Ce rejet très net du projet de la multinationale albertaine ne signifie pas que la centrale syndicale s’oppose à tous les projets de pipelines. Elle avait d’ailleurs appuyé l’inversion de la ligne 9B d’Enbridge, qui transporte du pétrole de l’ouest vers Montréal. Le projet permettait d’accroître la « sécurité énergétique » du Québec, affirme la FTQ. Or, ce ne serait pas le cas d’Énergie Est.

Le mémoire rappelle ainsi que ce pipeline « est d’abord et avant tout » conçu pour faciliter l’exportation de pétrole des sables bitumineux, dans un contexte de croissance de l’industrie et alors que les projets de pipelines vers la côte ouest sont bloqués. « Son objectif principal n’est pas d’améliorer la sécurité énergétique du Québec, contrairement à ce que prétendent les partisans du projet. »

Dans le meilleur des scénarios actuellement sur la table, pas moins de 900 000 barils transportés chaque jour par le pipeline seraient destinés à l’exportation, soit plus de 80 % du pétrole.
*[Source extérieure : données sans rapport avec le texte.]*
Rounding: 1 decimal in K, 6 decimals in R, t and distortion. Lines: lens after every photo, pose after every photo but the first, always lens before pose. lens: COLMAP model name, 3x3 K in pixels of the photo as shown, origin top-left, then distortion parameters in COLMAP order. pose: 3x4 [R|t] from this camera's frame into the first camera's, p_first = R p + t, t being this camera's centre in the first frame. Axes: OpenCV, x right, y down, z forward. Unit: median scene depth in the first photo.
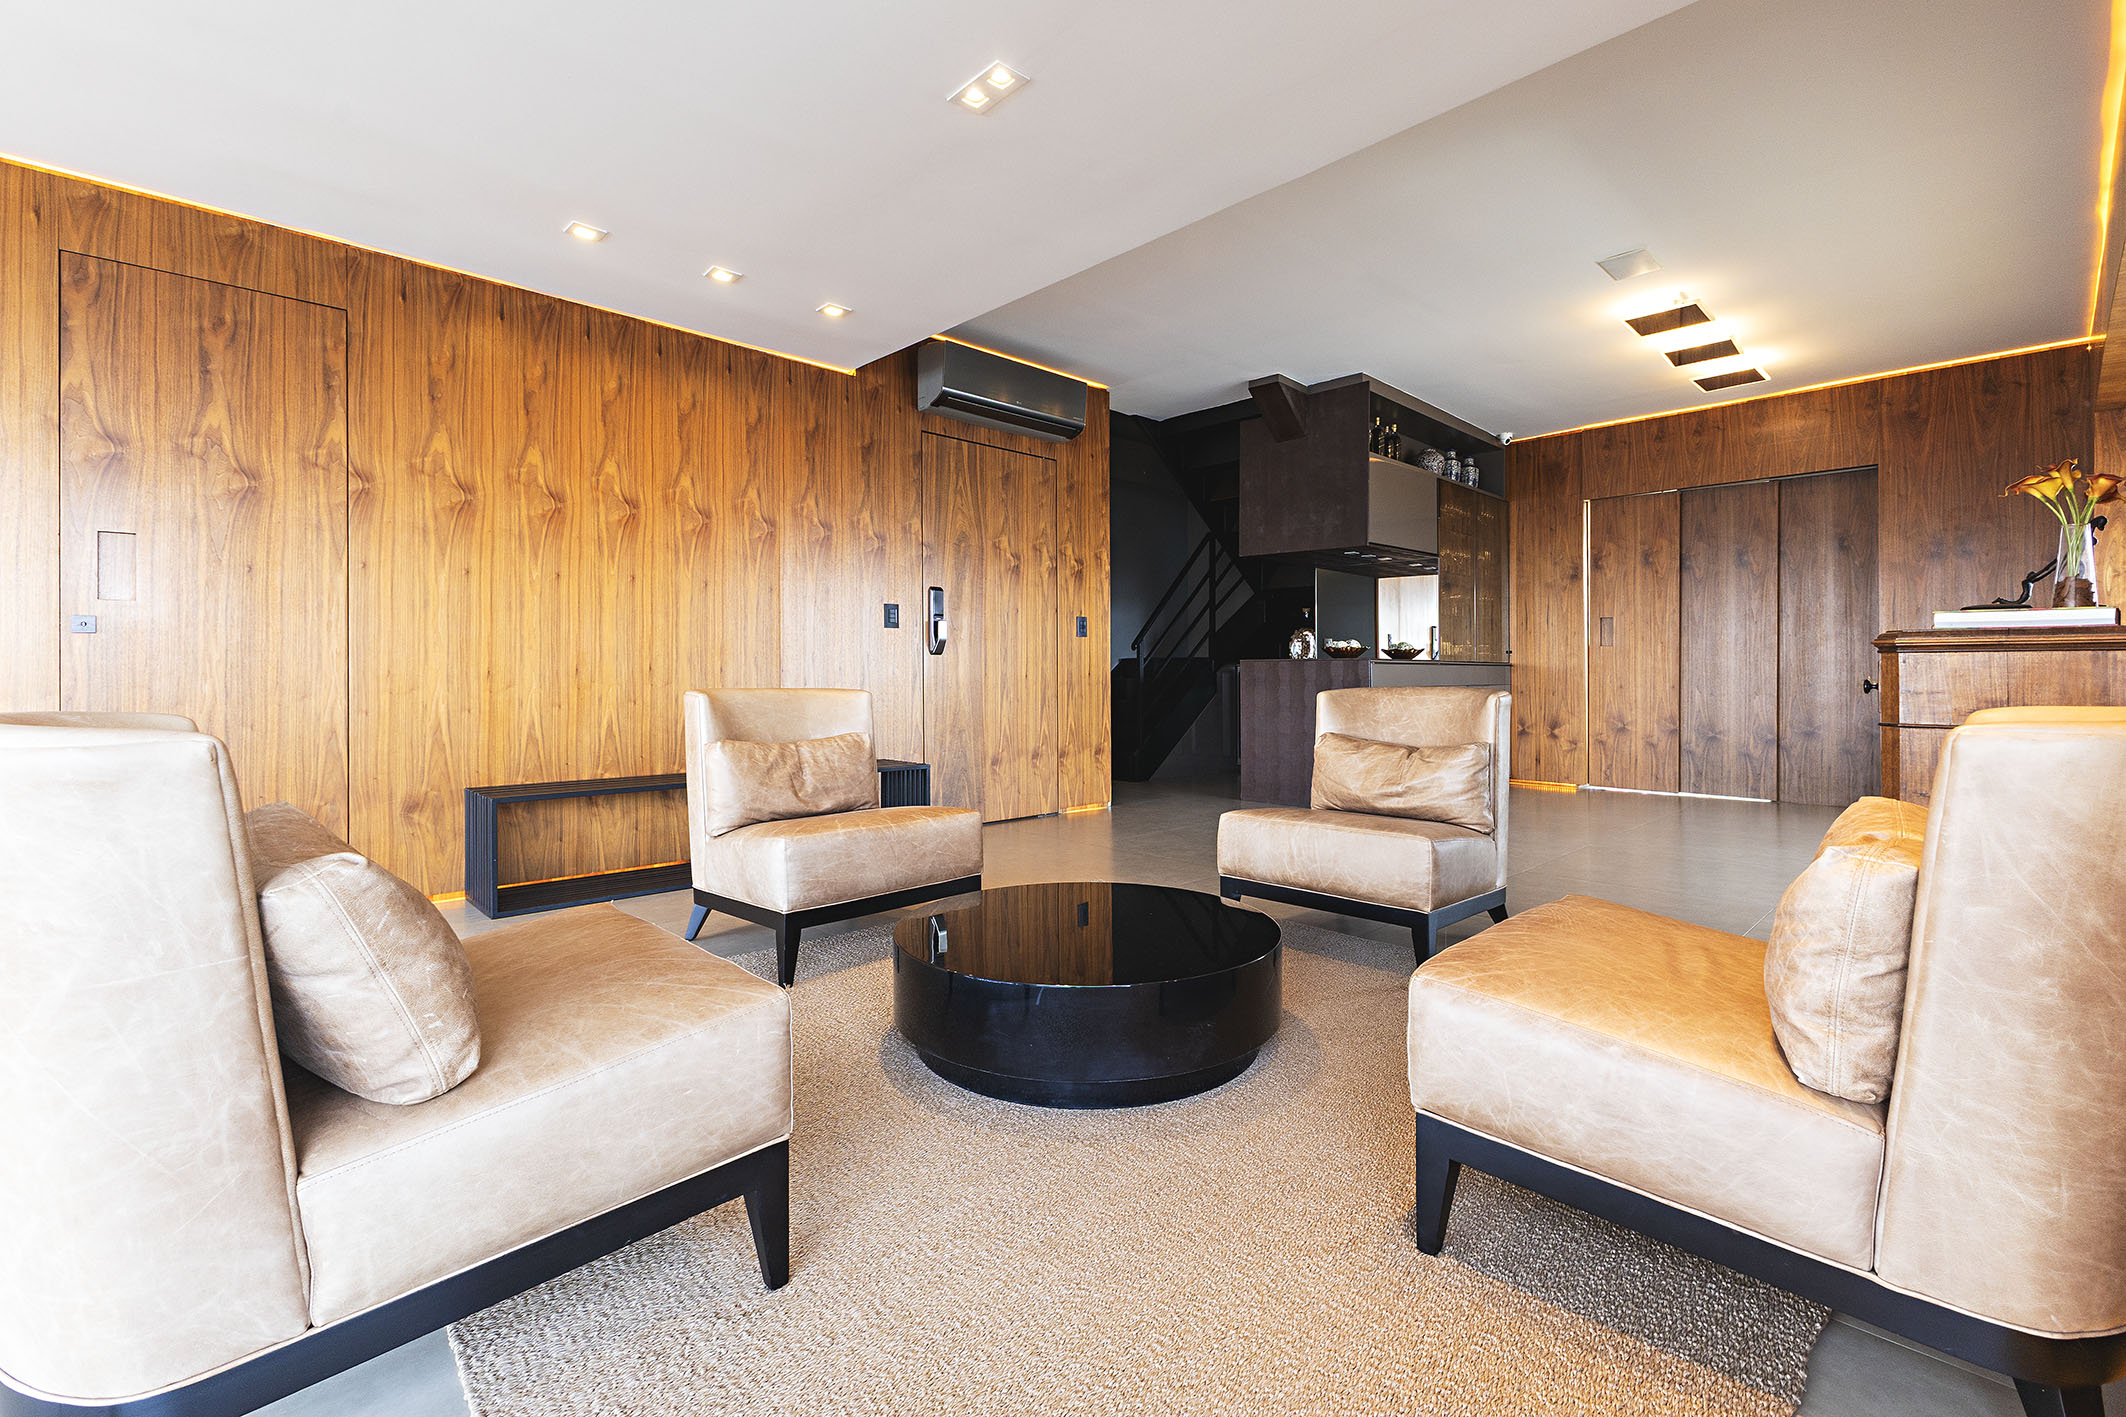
lens RADIAL K [[947.8, 0, 1057.7], [0, 947.8, 672.0], [0, 0, 1]] dist [0.009608, -0.000243]
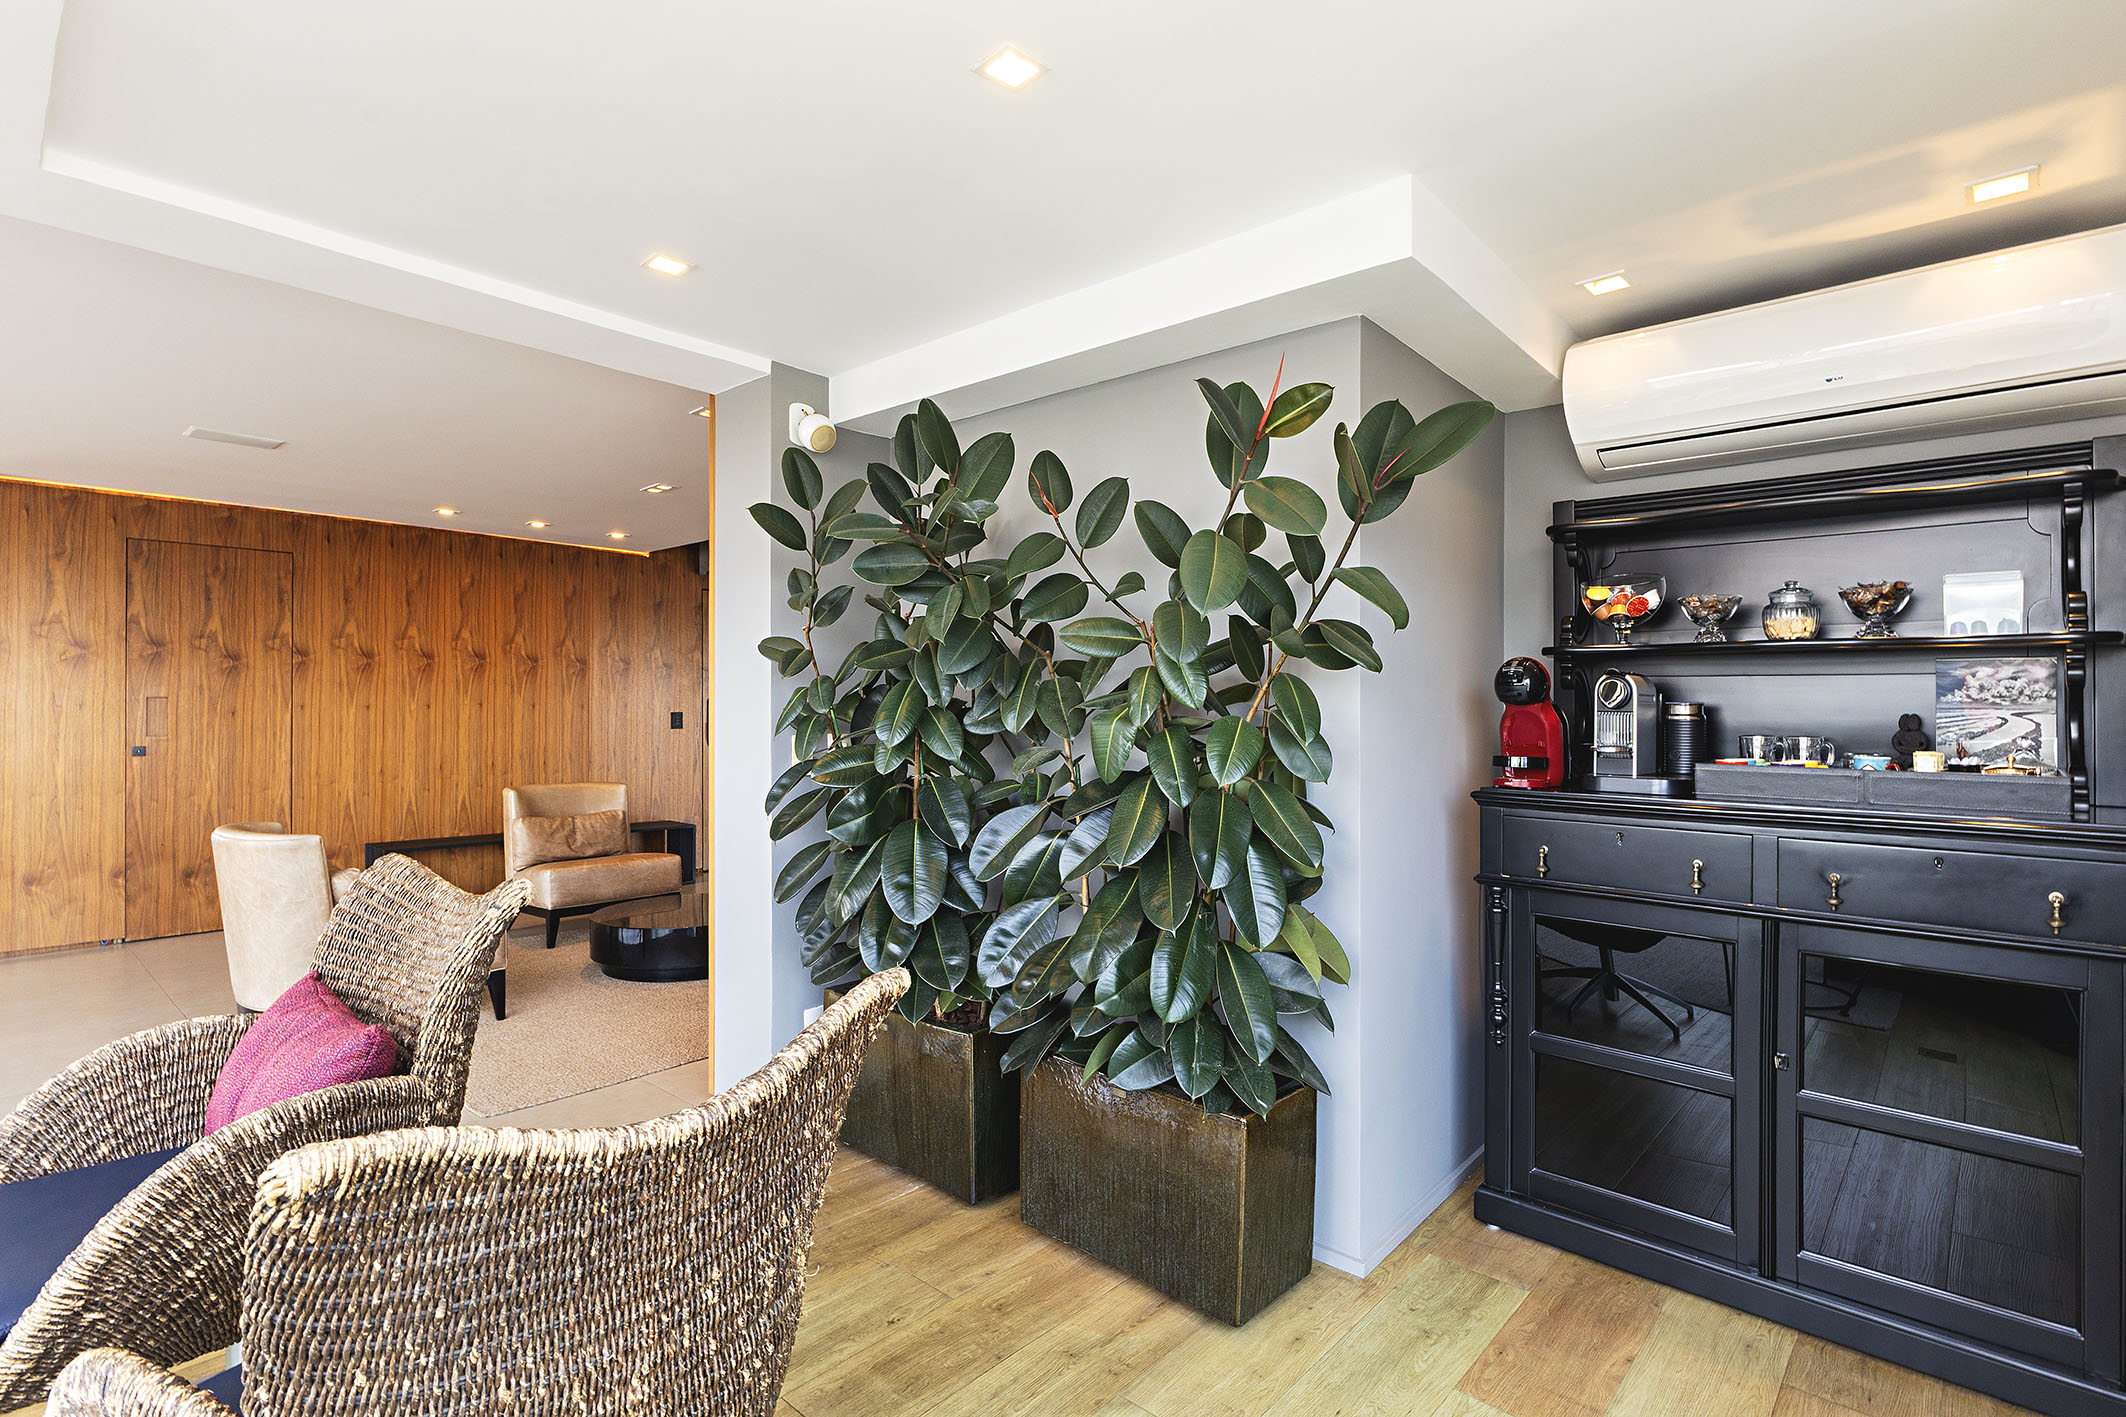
lens RADIAL K [[999.6, 0, 1075.8], [0, 999.6, 712.9], [0, 0, 1]] dist [0.016331, -0.000026]
pose [[0.996725, 0.008075, 0.080458, 0.456043], [-0.008184, 0.999966, 0.001033, -0.115925], [-0.080447, -0.001688, 0.996757, -0.833866]]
Et jusqu’à 300 000 barils transportés chaque jour à travers le territoire québécois seraient importés des États-Unis.

Climat ou pipeline

À l’instar de nombreuses autres organisations, la FTQ souligne aussi les impacts climatiques liés à un tel projet. « La construction de cet oléoduc est profondément irréconciliable avec la lutte contre les changements climatiques et la protection de l’environnement », peut-on lire dans le mémoire.

Alors que la science plaide clairement pour une réduction majeure des émissions de gaz à effet de serre au cours des prochaines années, l’organisation syndicale juge qu’il est insensé de construire un pipeline dont l’exploitation est prévue pour plusieurs décennies. Selon la FTQ, une telle infrastructure ne peut qu’accentuer la crise climatique, et ce, au détriment des « générations futures ».

Enfin, conclut la centrale, « il n’y a pas d’acceptabilité sociale pour ce projet et elle sera vraisemblablement très difficile, voire impossible, à obtenir ».

 

10 commentaires
  • Salah-Eddine Khalfi - Inscrit 11 août 2016 05 h 16

    La FTQ a tout à fait raison.

    Et je défie n'importe quelle instance gouvernementale ou les nombreux lobbyistes de nous démontrer le contraire.

  • Yves Petit - Inscrit 11 août 2016 07 h 21

    De la vision

    Bravo à la FTQ pour cette prise de position contre Énergie Est. On aimerait que nos dirigeants politiques fassent preuve d'une vision de l'avenir aussi grande que cette centrale syndicale.

  • Nicole D. Sévigny - Abonnée 11 août 2016 08 h 23

    Bravo à la FTQ

    J'aimerais ajouter que:

    La dissension...en démocratie, c'est en pourcentage des voix que ça se règle!
    et
    Il n'y a pas d'acceptabilité sociale pour l'oléoduc de Trans Canada/Énergie Est....

    TCEE c'est aussi : Tous Contre Énergie Est...

    Bon retour de vacances M. Shields...

  • Gilles Théberge - Abonné 11 août 2016 10 h 12

    C'est le ministre de l'environnement du Québec qui devrait tenir un tel discours!

  • Yvon Pesant - Abonné 11 août 2016 10 h 13

    Discours TransCanada vs analyse FTQ

    Emplois nombreux, retombées économiques impressionnantes, sécurité énergétique améliorée, etc., dans le discours de TransCanada.
    Peu d'emplois, peu de retombées et exportation du pétrole sale de l'Ouest canadien vers l'étranger, problèmes environnementaux, etc., dans l'analyse de la FTQ.

    Quand une centrale syndicale d'importance comme la FTQ, qui représente le monde du travail à toutes sortes d'enseignes, en arrive à semblable conclusion....
    ....Ben! il serait bien, effectivement, que nos élus en prennent acte et se disent qu'il y a plus à perdre collectivement et globalement parlant qu'à gagner pour trop peu de gens dans cette histoire d'or noir très noire.